The risk rather concerns a lack of clarity at the level of the articulation between the two vaccinations: instead of a joint launch, the anti-Covid campaign began at the beginning of October. In question, the emergence at the start of the school year of a new wave of Covid, which prompted the health authorities to hurry. Why, then, not advance the campaign against the flu? “If we start too early, (…) we take a risk that people will not be covered if we have a late flu epidemic”, we explain to the Ministry of Health. However, last season, the influenza epidemic was precisely exceptionally late: it peaked at the beginning of spring and not, as usual, at the turn of the new year.

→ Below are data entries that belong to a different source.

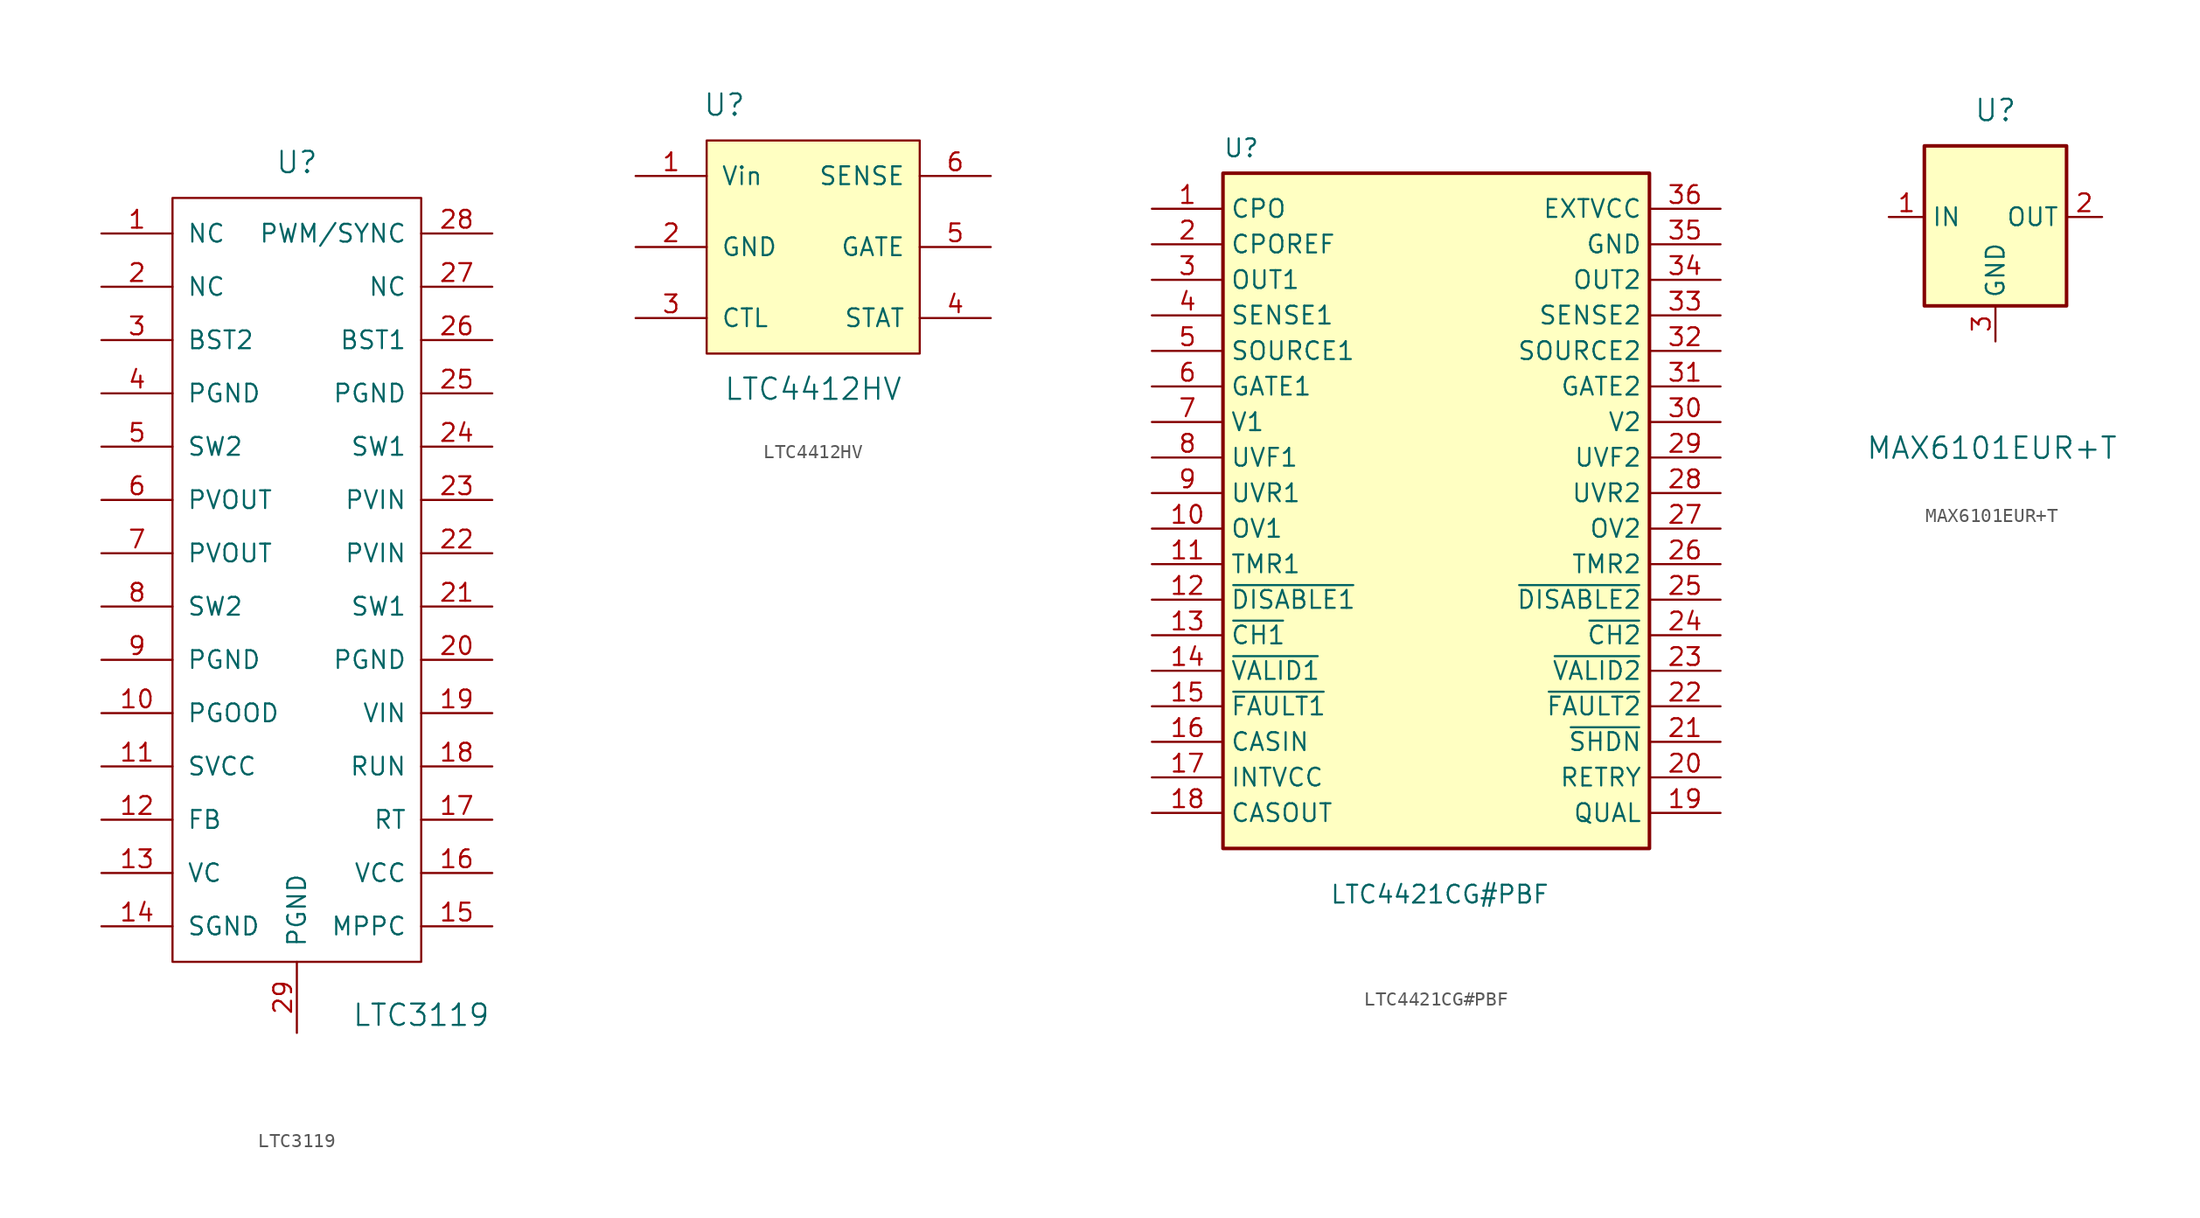
<source format=kicad_sym>
(kicad_symbol_lib
  (version 20241209)
  (generator "kicad_symbol_editor")
  (generator_version "9.0")
  (symbol "LTC3119"
    (pin_names
      (offset 1.016))
    (property "Reference" "U"
      (at 0 30.48 0)
      (effects (font (size 1.524 1.524))))
    (property "Value" "LTC3119"
      (at 8.89 -30.48 0)
      (effects (font (size 1.524 1.524))))
    (symbol "LTC3119_0_1"
      (rectangle (start -8.89 27.94) (end 8.89 -26.67) (stroke (width 0) (type default)) (fill (type none))))
    (symbol "LTC3119_1_1"
      (pin input line (at -13.97 25.4 0) (length 5.08) (name "NC" (effects (font (size 1.27 1.27)))) (number "1" (effects (font (size 1.27 1.27)))))
      (pin input line (at -13.97 21.59 0) (length 5.08) (name "NC" (effects (font (size 1.27 1.27)))) (number "2" (effects (font (size 1.27 1.27)))))
      (pin passive line (at -13.97 17.78 0) (length 5.08) (name "BST2" (effects (font (size 1.27 1.27)))) (number "3" (effects (font (size 1.27 1.27)))))
      (pin input line (at -13.97 13.97 0) (length 5.08) (name "PGND" (effects (font (size 1.27 1.27)))) (number "4" (effects (font (size 1.27 1.27)))))
      (pin input line (at -13.97 10.16 0) (length 5.08) (name "SW2" (effects (font (size 1.27 1.27)))) (number "5" (effects (font (size 1.27 1.27)))))
      (pin input line (at -13.97 6.35 0) (length 5.08) (name "PVOUT" (effects (font (size 1.27 1.27)))) (number "6" (effects (font (size 1.27 1.27)))))
      (pin input line (at -13.97 2.54 0) (length 5.08) (name "PVOUT" (effects (font (size 1.27 1.27)))) (number "7" (effects (font (size 1.27 1.27)))))
      (pin input line (at -13.97 -1.27 0) (length 5.08) (name "SW2" (effects (font (size 1.27 1.27)))) (number "8" (effects (font (size 1.27 1.27)))))
      (pin input line (at -13.97 -5.08 0) (length 5.08) (name "PGND" (effects (font (size 1.27 1.27)))) (number "9" (effects (font (size 1.27 1.27)))))
      (pin passive line (at -13.97 -8.89 0) (length 5.08) (name "PGOOD" (effects (font (size 1.27 1.27)))) (number "10" (effects (font (size 1.27 1.27)))))
      (pin input line (at -13.97 -12.7 0) (length 5.08) (name "SVCC" (effects (font (size 1.27 1.27)))) (number "11" (effects (font (size 1.27 1.27)))))
      (pin input line (at -13.97 -16.51 0) (length 5.08) (name "FB" (effects (font (size 1.27 1.27)))) (number "12" (effects (font (size 1.27 1.27)))))
      (pin input line (at -13.97 -20.32 0) (length 5.08) (name "VC" (effects (font (size 1.27 1.27)))) (number "13" (effects (font (size 1.27 1.27)))))
      (pin input line (at -13.97 -24.13 0) (length 5.08) (name "SGND" (effects (font (size 1.27 1.27)))) (number "14" (effects (font (size 1.27 1.27)))))
      (pin input line (at 0 -31.75 90) (length 5.08) (name "PGND" (effects (font (size 1.27 1.27)))) (number "29" (effects (font (size 1.27 1.27)))))
      (pin input line (at 13.97 25.4 180) (length 5.08) (name "PWM/SYNC" (effects (font (size 1.27 1.27)))) (number "28" (effects (font (size 1.27 1.27)))))
      (pin input line (at 13.97 21.59 180) (length 5.08) (name "NC" (effects (font (size 1.27 1.27)))) (number "27" (effects (font (size 1.27 1.27)))))
      (pin passive line (at 13.97 17.78 180) (length 5.08) (name "BST1" (effects (font (size 1.27 1.27)))) (number "26" (effects (font (size 1.27 1.27)))))
      (pin input line (at 13.97 13.97 180) (length 5.08) (name "PGND" (effects (font (size 1.27 1.27)))) (number "25" (effects (font (size 1.27 1.27)))))
      (pin input line (at 13.97 10.16 180) (length 5.08) (name "SW1" (effects (font (size 1.27 1.27)))) (number "24" (effects (font (size 1.27 1.27)))))
      (pin input line (at 13.97 6.35 180) (length 5.08) (name "PVIN" (effects (font (size 1.27 1.27)))) (number "23" (effects (font (size 1.27 1.27)))))
      (pin input line (at 13.97 2.54 180) (length 5.08) (name "PVIN" (effects (font (size 1.27 1.27)))) (number "22" (effects (font (size 1.27 1.27)))))
      (pin input line (at 13.97 -1.27 180) (length 5.08) (name "SW1" (effects (font (size 1.27 1.27)))) (number "21" (effects (font (size 1.27 1.27)))))
      (pin input line (at 13.97 -5.08 180) (length 5.08) (name "PGND" (effects (font (size 1.27 1.27)))) (number "20" (effects (font (size 1.27 1.27)))))
      (pin passive line (at 13.97 -8.89 180) (length 5.08) (name "VIN" (effects (font (size 1.27 1.27)))) (number "19" (effects (font (size 1.27 1.27)))))
      (pin input line (at 13.97 -12.7 180) (length 5.08) (name "RUN" (effects (font (size 1.27 1.27)))) (number "18" (effects (font (size 1.27 1.27)))))
      (pin input line (at 13.97 -16.51 180) (length 5.08) (name "RT" (effects (font (size 1.27 1.27)))) (number "17" (effects (font (size 1.27 1.27)))))
      (pin input line (at 13.97 -20.32 180) (length 5.08) (name "VCC" (effects (font (size 1.27 1.27)))) (number "16" (effects (font (size 1.27 1.27)))))
      (pin input line (at 13.97 -24.13 180) (length 5.08) (name "MPPC" (effects (font (size 1.27 1.27)))) (number "15" (effects (font (size 1.27 1.27)))))))
  (symbol "LTC4412HV"
    (pin_names
      (offset 1.016))
    (property "Reference" "U"
      (at -6.35 10.16 0)
      (effects (font (size 1.524 1.524))))
    (property "Value" "LTC4412HV"
      (at 0 -10.16 0)
      (effects (font (size 1.524 1.524))))
    (symbol "LTC4412HV_0_1"
      (rectangle (start -7.62 7.62) (end 7.62 -7.62) (stroke (width 0) (type default)) (fill (type background))))
    (symbol "LTC4412HV_1_1"
      (pin passive line (at -12.7 5.08 0) (length 5.08) (name "Vin" (effects (font (size 1.27 1.27)))) (number "1" (effects (font (size 1.27 1.27)))))
      (pin passive line (at -12.7 0 0) (length 5.08) (name "GND" (effects (font (size 1.27 1.27)))) (number "2" (effects (font (size 1.27 1.27)))))
      (pin passive line (at -12.7 -5.08 0) (length 5.08) (name "CTL" (effects (font (size 1.27 1.27)))) (number "3" (effects (font (size 1.27 1.27)))))
      (pin passive line (at 12.7 5.08 180) (length 5.08) (name "SENSE" (effects (font (size 1.27 1.27)))) (number "6" (effects (font (size 1.27 1.27)))))
      (pin passive line (at 12.7 0 180) (length 5.08) (name "GATE" (effects (font (size 1.27 1.27)))) (number "5" (effects (font (size 1.27 1.27)))))
      (pin passive line (at 12.7 -5.08 180) (length 5.08) (name "STAT" (effects (font (size 1.27 1.27)))) (number "4" (effects (font (size 1.27 1.27)))))))
  (symbol "LTC4421CG#PBF"
    (property "Reference" "U"
      (at 5.08 5.08 0)
      (effects (font (size 1.27 1.27)) (justify left top)))
    (property "Value" "LTC4421CG#PBF"
      (at 12.7 -48.26 0)
      (effects (font (size 1.27 1.27)) (justify left top)))
    (symbol "LTC4421CG#PBF_1_1"
      (rectangle (start 5.08 2.54) (end 35.56 -45.72) (stroke (width 0.254) (type default)) (fill (type background)))
      (pin passive line (at 0 0 0) (length 5.08) (name "CPO" (effects (font (size 1.27 1.27)))) (number "1" (effects (font (size 1.27 1.27)))))
      (pin passive line (at 0 -2.54 0) (length 5.08) (name "CPOREF" (effects (font (size 1.27 1.27)))) (number "2" (effects (font (size 1.27 1.27)))))
      (pin passive line (at 0 -5.08 0) (length 5.08) (name "OUT1" (effects (font (size 1.27 1.27)))) (number "3" (effects (font (size 1.27 1.27)))))
      (pin passive line (at 0 -7.62 0) (length 5.08) (name "SENSE1" (effects (font (size 1.27 1.27)))) (number "4" (effects (font (size 1.27 1.27)))))
      (pin passive line (at 0 -10.16 0) (length 5.08) (name "SOURCE1" (effects (font (size 1.27 1.27)))) (number "5" (effects (font (size 1.27 1.27)))))
      (pin passive line (at 0 -12.7 0) (length 5.08) (name "GATE1" (effects (font (size 1.27 1.27)))) (number "6" (effects (font (size 1.27 1.27)))))
      (pin passive line (at 0 -15.24 0) (length 5.08) (name "V1" (effects (font (size 1.27 1.27)))) (number "7" (effects (font (size 1.27 1.27)))))
      (pin passive line (at 0 -17.78 0) (length 5.08) (name "UVF1" (effects (font (size 1.27 1.27)))) (number "8" (effects (font (size 1.27 1.27)))))
      (pin passive line (at 0 -20.32 0) (length 5.08) (name "UVR1" (effects (font (size 1.27 1.27)))) (number "9" (effects (font (size 1.27 1.27)))))
      (pin passive line (at 0 -22.86 0) (length 5.08) (name "OV1" (effects (font (size 1.27 1.27)))) (number "10" (effects (font (size 1.27 1.27)))))
      (pin passive line (at 0 -25.4 0) (length 5.08) (name "TMR1" (effects (font (size 1.27 1.27)))) (number "11" (effects (font (size 1.27 1.27)))))
      (pin passive line (at 0 -27.94 0) (length 5.08) (name "~{DISABLE1}" (effects (font (size 1.27 1.27)))) (number "12" (effects (font (size 1.27 1.27)))))
      (pin passive line (at 0 -30.48 0) (length 5.08) (name "~{CH1}" (effects (font (size 1.27 1.27)))) (number "13" (effects (font (size 1.27 1.27)))))
      (pin passive line (at 0 -33.02 0) (length 5.08) (name "~{VALID1}" (effects (font (size 1.27 1.27)))) (number "14" (effects (font (size 1.27 1.27)))))
      (pin passive line (at 0 -35.56 0) (length 5.08) (name "~{FAULT1}" (effects (font (size 1.27 1.27)))) (number "15" (effects (font (size 1.27 1.27)))))
      (pin passive line (at 0 -38.1 0) (length 5.08) (name "CASIN" (effects (font (size 1.27 1.27)))) (number "16" (effects (font (size 1.27 1.27)))))
      (pin passive line (at 0 -40.64 0) (length 5.08) (name "INTVCC" (effects (font (size 1.27 1.27)))) (number "17" (effects (font (size 1.27 1.27)))))
      (pin passive line (at 0 -43.18 0) (length 5.08) (name "CASOUT" (effects (font (size 1.27 1.27)))) (number "18" (effects (font (size 1.27 1.27)))))
      (pin passive line (at 40.64 0 180) (length 5.08) (name "EXTVCC" (effects (font (size 1.27 1.27)))) (number "36" (effects (font (size 1.27 1.27)))))
      (pin passive line (at 40.64 -2.54 180) (length 5.08) (name "GND" (effects (font (size 1.27 1.27)))) (number "35" (effects (font (size 1.27 1.27)))))
      (pin passive line (at 40.64 -5.08 180) (length 5.08) (name "OUT2" (effects (font (size 1.27 1.27)))) (number "34" (effects (font (size 1.27 1.27)))))
      (pin passive line (at 40.64 -7.62 180) (length 5.08) (name "SENSE2" (effects (font (size 1.27 1.27)))) (number "33" (effects (font (size 1.27 1.27)))))
      (pin passive line (at 40.64 -10.16 180) (length 5.08) (name "SOURCE2" (effects (font (size 1.27 1.27)))) (number "32" (effects (font (size 1.27 1.27)))))
      (pin passive line (at 40.64 -12.7 180) (length 5.08) (name "GATE2" (effects (font (size 1.27 1.27)))) (number "31" (effects (font (size 1.27 1.27)))))
      (pin passive line (at 40.64 -15.24 180) (length 5.08) (name "V2" (effects (font (size 1.27 1.27)))) (number "30" (effects (font (size 1.27 1.27)))))
      (pin passive line (at 40.64 -17.78 180) (length 5.08) (name "UVF2" (effects (font (size 1.27 1.27)))) (number "29" (effects (font (size 1.27 1.27)))))
      (pin passive line (at 40.64 -20.32 180) (length 5.08) (name "UVR2" (effects (font (size 1.27 1.27)))) (number "28" (effects (font (size 1.27 1.27)))))
      (pin passive line (at 40.64 -22.86 180) (length 5.08) (name "OV2" (effects (font (size 1.27 1.27)))) (number "27" (effects (font (size 1.27 1.27)))))
      (pin passive line (at 40.64 -25.4 180) (length 5.08) (name "TMR2" (effects (font (size 1.27 1.27)))) (number "26" (effects (font (size 1.27 1.27)))))
      (pin passive line (at 40.64 -27.94 180) (length 5.08) (name "~{DISABLE2}" (effects (font (size 1.27 1.27)))) (number "25" (effects (font (size 1.27 1.27)))))
      (pin passive line (at 40.64 -30.48 180) (length 5.08) (name "~{CH2}" (effects (font (size 1.27 1.27)))) (number "24" (effects (font (size 1.27 1.27)))))
      (pin passive line (at 40.64 -33.02 180) (length 5.08) (name "~{VALID2}" (effects (font (size 1.27 1.27)))) (number "23" (effects (font (size 1.27 1.27)))))
      (pin passive line (at 40.64 -35.56 180) (length 5.08) (name "~{FAULT2}" (effects (font (size 1.27 1.27)))) (number "22" (effects (font (size 1.27 1.27)))))
      (pin passive line (at 40.64 -38.1 180) (length 5.08) (name "~{SHDN}" (effects (font (size 1.27 1.27)))) (number "21" (effects (font (size 1.27 1.27)))))
      (pin passive line (at 40.64 -40.64 180) (length 5.08) (name "RETRY" (effects (font (size 1.27 1.27)))) (number "20" (effects (font (size 1.27 1.27)))))
      (pin passive line (at 40.64 -43.18 180) (length 5.08) (name "QUAL" (effects (font (size 1.27 1.27)))) (number "19" (effects (font (size 1.27 1.27)))))))
  (symbol "MAX6101EUR+T"
    (property "Reference" "U"
      (at 0 7.62 0)
      (effects (font (size 1.524 1.524))))
    (property "Value" "MAX6101EUR+T"
      (at -0.254 -16.51 0)
      (effects (font (size 1.524 1.524))))
    (symbol "MAX6101EUR+T_0_1"
      (rectangle (start -5.08 5.08) (end 5.08 -6.35) (stroke (width 0.254) (type default)) (fill (type background))))
    (symbol "MAX6101EUR+T_1_1"
      (pin input line (at -7.62 0 0) (length 2.54) (name "IN" (effects (font (size 1.27 1.27)))) (number "1" (effects (font (size 1.27 1.27)))))
      (pin output line (at 0 -8.89 90) (length 2.54) (name "GND" (effects (font (size 1.27 1.27)))) (number "3" (effects (font (size 1.27 1.27)))))
      (pin output line (at 7.62 0 180) (length 2.54) (name "OUT" (effects (font (size 1.27 1.27)))) (number "2" (effects (font (size 1.27 1.27))))))))
</source>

Beyond vaccination alone, the authorities are trying to articulate a discourse that encompasses the fight against the two diseases, at a time when the current wave of Covid is meeting relatively little media coverage despite hospitalizations and deaths on the rise. “We must not trivialize” the Covid, insisted Thursday the Minister of Health, François Braun, to AFP. “You also have to protect against the flu. That’s good, barrier gestures protect against both.”